Sharansky recounts how, visiting Rutgers as a governmental minister, he took a pie in the face at the hands of a Jewish student, founder of “Central Jersey Jews Against the Occupation.” He takes the episode with obvious good humor—a man who suffered solitary confinement will not be daunted by a pie—but it is hard not to cry when reading of it. A man suffers in prison, heroically dedicates himself to human rights and to the Jewish people, only to have baked goods thrown in his face by a Jewish college student who has done nothing with his life.

But here is what is unexpected—and inspiring. Sharansky refuses to give up on the segment of American Jewry that is becoming distanced from Israel.
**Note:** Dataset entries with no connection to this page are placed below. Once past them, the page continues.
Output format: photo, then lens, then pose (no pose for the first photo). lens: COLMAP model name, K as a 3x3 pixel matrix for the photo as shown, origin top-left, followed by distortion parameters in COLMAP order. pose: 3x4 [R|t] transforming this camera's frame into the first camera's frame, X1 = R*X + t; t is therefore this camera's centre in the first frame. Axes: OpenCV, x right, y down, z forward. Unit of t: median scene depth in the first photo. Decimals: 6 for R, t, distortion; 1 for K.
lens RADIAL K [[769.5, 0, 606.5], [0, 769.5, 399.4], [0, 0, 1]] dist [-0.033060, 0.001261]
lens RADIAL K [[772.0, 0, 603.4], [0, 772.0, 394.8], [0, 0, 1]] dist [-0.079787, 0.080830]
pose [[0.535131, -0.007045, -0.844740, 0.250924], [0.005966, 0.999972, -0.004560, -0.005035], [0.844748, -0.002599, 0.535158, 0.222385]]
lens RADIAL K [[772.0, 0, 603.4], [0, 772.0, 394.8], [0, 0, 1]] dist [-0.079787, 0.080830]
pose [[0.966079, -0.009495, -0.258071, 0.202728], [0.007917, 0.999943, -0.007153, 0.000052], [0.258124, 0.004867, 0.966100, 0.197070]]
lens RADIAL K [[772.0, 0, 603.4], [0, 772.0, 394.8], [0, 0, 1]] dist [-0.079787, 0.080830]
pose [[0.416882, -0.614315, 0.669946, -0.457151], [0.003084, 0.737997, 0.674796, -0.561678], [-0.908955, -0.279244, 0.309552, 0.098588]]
I myself have watched with wonder as he, in his current project, guides and inspires young Israelis to serve as shlichim, representatives of the Jewish state to Diaspora Jews, on the very college campuses where he was once decried. And in feeling bound to the very Jews who have rejected the true message of Isaiah, Sharansky shows himself worthy of the prophet’s mantle. Upon hearing God’s call to minister to Israel, Isaiah denounces the people to whom he has been sent: “Then said I, Woe is me! for I am undone; because I am a man of unclean lips, and I dwell in the midst of a people of unclean lips….Then flew one of the seraphims unto me, having a live coal in his hand…. And he laid it upon my mouth.” For the rabbis, Isaiah’s lips are burned because he has insulted Israel; Isaiah’s first lesson is that the prophet must love his people even when they do not deserve it.

It is this love that Sharansky always makes manifest. Sharansky describes meeting Nelson Mandela, who suggested that imprisonment in South Africa had been easier than in the Gulag, for Mandela had been able to see his compatriots.

When Sharansky protested that he, too, had felt a communion with Jews around the world, Mandela smiled: “I read your book. It was all in your imagination. My people were with me in real life, all the time.” The new book’s title is a response to Mandela. Sharansky truly never felt alone because he loved his people, and always will.

Israelis are not all disciples of David; nor are Diaspora Jews of Isaiah. But Sharansky, in his own life, captures the spirit of both; in prison he never gave up on God, and in freedom he never gave up on the Jews. Rabbi Joseph Soloveitchik once commented that one of the premises of Judaism is faith in the Jewish people. “It is not,” he reflected, “an easy faith.” This faith has driven Sharansky his whole life. We cannot help but be awed by it, and pray that his faith be vindicated soon.